Using this model, the authors could predict how the conservation investments made in these nations had affected their loss of biodiversity, as compared to the scenario in which no investment had been made. Amazingly, the median loss of biodiversity per nation was 29% lower than would otherwise have been expected. Over 1996-2008, seven countries even had net biodiversity improvements: Mauritius, Seychelles, Fiji, Samoa, Tonga, Poland and Ukraine.

Fig 1. Map of biodiversity decline scores (BDS) for signatory nations.
"Colours show percentage of all global declines (total BDS) associated with each country. Pie charts show the predicted reduction in decline (in black) if spending had been I$5 million higher (for selected countries); pie size represents the square root of the BDS. Inset shows predicted versus observed BDS (log-transformed) for the continuous model".

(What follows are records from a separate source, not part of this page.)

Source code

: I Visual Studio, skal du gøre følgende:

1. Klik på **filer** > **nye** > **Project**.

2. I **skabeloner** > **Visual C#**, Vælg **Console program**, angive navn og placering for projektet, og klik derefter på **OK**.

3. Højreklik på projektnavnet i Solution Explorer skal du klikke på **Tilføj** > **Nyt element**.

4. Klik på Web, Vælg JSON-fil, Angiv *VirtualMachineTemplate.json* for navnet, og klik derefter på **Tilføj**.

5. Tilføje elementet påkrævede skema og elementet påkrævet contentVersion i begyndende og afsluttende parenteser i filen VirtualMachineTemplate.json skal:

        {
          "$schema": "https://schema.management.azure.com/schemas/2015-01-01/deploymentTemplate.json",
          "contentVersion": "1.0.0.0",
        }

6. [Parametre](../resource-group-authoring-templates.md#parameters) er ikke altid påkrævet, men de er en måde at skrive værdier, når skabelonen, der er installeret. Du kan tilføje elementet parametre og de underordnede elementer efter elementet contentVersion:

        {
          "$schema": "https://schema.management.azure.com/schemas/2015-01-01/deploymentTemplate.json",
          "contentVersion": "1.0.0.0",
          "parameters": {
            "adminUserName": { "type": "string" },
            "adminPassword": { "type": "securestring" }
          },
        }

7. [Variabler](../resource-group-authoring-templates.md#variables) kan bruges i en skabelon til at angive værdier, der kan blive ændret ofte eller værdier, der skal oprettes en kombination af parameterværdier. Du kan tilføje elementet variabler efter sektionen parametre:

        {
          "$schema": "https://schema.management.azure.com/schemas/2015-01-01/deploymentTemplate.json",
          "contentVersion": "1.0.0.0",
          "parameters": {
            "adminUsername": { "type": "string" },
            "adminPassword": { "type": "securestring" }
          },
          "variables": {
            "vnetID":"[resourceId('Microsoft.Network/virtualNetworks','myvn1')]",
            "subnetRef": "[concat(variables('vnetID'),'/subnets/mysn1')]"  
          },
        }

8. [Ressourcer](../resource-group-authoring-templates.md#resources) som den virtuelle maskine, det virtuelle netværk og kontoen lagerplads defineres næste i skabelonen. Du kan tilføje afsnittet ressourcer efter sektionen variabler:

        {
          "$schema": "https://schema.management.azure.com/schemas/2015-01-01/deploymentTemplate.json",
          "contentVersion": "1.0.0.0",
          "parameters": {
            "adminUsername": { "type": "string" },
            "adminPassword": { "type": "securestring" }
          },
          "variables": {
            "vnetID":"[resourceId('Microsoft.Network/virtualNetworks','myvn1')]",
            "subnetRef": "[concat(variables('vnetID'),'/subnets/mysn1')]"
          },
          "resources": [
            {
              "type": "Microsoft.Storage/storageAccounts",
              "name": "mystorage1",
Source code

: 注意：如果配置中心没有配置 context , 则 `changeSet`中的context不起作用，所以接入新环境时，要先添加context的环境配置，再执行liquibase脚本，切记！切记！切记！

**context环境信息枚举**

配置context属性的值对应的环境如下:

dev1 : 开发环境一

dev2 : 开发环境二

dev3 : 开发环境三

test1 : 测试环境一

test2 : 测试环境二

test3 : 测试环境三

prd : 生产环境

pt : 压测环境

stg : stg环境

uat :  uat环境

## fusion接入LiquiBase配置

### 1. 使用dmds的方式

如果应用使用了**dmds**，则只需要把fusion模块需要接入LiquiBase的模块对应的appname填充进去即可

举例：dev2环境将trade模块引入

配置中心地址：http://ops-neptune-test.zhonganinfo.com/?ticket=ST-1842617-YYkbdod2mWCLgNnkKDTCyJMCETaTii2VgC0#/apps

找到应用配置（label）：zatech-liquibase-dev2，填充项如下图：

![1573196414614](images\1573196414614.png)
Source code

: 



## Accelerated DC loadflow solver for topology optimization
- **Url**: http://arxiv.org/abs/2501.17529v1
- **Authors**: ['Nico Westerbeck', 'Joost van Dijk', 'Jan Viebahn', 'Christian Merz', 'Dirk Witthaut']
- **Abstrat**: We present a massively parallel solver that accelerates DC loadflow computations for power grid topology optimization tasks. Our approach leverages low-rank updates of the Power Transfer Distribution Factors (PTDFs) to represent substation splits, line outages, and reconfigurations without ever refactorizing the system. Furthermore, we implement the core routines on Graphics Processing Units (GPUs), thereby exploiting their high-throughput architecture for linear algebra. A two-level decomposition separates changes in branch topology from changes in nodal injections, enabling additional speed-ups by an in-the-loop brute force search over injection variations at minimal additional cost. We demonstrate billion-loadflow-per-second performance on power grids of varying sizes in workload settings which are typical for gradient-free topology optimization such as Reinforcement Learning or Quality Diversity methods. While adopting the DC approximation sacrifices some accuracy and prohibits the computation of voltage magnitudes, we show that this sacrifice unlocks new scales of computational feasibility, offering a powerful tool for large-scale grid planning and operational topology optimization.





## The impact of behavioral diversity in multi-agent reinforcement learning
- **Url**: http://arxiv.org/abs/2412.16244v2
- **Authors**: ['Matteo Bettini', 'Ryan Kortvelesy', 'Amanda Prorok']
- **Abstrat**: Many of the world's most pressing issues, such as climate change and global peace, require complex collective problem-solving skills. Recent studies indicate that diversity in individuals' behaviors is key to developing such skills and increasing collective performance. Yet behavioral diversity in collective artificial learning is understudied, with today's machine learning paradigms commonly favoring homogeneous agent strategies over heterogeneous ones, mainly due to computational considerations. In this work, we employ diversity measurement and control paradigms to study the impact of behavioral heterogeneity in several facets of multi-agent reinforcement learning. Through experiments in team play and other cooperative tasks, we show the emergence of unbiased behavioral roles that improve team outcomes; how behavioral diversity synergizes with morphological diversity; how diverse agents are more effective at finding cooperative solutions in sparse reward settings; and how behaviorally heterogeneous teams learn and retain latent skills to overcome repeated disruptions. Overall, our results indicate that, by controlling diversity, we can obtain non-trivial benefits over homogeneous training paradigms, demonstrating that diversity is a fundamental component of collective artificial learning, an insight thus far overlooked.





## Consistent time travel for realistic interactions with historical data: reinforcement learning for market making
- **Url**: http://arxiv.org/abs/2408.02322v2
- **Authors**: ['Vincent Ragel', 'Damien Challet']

They discuss a number of interactions among model terms that capture greater socio-economic complexity - for example, the impacts of GDP growth on biodiversity loss are lower when a country's base GDP is very low. Such large scale studies naturally face data limitations - here, they use mammal and bird Red List status changes to develop a quantitative measure of biodiversity loss. Other taxa presumably show similar trends, but we lack the data to incorporate them at this moment.

Hopefully by demonstrating this cost-benefit analysis for conservation actions, Waldron et al. (2017) encourage future 'investors' as to the payoff of spending on conservation.